[Source data]
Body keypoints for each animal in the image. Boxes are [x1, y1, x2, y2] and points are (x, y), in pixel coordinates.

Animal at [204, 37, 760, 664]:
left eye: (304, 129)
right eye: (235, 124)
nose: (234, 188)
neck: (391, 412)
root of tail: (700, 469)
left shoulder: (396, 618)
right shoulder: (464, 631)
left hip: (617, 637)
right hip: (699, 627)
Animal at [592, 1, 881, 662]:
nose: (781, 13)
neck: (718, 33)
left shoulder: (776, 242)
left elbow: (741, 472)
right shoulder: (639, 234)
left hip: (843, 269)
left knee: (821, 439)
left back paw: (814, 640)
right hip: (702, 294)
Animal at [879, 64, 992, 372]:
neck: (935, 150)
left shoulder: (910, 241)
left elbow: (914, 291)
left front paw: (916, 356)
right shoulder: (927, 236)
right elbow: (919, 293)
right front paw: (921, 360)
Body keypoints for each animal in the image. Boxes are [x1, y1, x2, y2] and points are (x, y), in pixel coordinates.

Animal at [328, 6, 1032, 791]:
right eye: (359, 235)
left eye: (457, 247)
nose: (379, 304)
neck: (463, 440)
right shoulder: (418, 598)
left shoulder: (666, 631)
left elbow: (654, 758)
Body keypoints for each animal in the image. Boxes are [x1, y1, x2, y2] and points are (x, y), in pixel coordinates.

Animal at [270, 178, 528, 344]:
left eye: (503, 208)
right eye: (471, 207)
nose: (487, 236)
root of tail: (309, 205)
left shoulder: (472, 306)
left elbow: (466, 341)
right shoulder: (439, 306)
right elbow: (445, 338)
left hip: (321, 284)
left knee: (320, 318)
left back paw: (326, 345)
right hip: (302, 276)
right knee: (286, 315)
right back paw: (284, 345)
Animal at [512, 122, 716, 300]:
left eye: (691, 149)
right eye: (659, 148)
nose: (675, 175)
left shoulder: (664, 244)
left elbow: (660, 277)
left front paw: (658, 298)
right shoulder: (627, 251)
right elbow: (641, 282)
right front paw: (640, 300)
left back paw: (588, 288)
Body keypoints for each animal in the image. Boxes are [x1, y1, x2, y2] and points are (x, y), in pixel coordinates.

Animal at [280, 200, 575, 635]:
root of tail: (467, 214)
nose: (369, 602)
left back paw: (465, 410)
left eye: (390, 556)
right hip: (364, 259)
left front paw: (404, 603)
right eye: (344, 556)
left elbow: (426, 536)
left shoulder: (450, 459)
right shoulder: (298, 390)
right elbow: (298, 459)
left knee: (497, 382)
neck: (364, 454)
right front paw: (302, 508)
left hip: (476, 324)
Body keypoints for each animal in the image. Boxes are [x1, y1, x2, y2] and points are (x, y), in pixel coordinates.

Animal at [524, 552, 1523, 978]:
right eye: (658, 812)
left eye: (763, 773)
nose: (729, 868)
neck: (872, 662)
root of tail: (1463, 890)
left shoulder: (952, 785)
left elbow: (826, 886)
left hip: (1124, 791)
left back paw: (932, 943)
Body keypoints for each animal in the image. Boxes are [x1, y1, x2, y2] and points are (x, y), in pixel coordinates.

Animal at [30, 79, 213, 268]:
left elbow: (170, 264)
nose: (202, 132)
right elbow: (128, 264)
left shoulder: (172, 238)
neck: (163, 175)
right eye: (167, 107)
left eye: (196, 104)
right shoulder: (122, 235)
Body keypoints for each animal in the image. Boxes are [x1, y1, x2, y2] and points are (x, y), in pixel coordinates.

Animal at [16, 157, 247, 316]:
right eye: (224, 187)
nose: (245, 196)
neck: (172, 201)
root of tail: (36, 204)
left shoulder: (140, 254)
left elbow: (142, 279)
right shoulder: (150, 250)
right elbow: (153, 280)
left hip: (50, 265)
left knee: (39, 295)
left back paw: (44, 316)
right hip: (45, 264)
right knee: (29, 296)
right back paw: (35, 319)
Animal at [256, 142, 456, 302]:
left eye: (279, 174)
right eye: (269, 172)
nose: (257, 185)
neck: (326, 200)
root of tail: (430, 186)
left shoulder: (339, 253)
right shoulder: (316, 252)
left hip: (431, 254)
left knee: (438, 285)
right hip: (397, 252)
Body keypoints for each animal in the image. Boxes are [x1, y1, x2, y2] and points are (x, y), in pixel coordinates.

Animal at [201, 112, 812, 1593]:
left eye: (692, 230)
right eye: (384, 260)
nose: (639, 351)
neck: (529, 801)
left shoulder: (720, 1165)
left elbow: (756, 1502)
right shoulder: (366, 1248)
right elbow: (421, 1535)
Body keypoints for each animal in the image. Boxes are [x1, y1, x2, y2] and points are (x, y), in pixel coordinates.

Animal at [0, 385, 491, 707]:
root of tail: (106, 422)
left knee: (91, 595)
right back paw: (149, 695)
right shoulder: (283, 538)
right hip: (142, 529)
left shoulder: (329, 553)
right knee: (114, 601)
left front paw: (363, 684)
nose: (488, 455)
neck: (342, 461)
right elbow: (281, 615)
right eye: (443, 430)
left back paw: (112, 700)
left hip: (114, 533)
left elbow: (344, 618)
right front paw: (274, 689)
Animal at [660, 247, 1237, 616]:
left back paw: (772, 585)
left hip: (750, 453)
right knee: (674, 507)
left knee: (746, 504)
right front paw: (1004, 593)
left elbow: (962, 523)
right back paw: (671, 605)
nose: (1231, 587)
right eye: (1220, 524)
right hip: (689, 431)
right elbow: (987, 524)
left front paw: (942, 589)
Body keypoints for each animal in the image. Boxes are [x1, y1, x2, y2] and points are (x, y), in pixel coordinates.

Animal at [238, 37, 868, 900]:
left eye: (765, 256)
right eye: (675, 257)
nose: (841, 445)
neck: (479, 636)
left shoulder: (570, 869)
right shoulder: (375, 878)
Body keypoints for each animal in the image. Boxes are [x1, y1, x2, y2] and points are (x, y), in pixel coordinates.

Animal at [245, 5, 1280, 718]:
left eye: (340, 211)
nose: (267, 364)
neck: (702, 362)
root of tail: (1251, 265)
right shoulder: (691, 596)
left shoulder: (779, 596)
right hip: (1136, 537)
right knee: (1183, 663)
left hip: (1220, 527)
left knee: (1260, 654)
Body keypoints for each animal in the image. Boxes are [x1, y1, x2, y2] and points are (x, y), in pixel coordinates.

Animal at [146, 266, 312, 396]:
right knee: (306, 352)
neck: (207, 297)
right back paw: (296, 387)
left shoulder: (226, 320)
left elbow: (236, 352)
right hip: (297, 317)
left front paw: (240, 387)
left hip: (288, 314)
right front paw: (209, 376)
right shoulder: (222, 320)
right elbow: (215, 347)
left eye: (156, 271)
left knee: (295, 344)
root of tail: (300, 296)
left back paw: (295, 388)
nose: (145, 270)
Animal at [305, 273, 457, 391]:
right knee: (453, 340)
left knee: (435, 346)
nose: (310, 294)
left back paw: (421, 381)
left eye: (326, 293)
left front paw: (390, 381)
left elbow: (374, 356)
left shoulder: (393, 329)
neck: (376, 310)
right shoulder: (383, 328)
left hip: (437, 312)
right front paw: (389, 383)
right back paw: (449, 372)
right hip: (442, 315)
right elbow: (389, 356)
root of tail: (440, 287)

### Task instructions:
When you find a line in the records that contains the word "root", copy it.

### Finished task:
root of tail: (700, 469)
root of tail: (309, 205)
root of tail: (467, 214)
root of tail: (1463, 890)
root of tail: (36, 204)
root of tail: (430, 186)
root of tail: (106, 422)
root of tail: (1251, 265)
root of tail: (300, 296)
root of tail: (440, 287)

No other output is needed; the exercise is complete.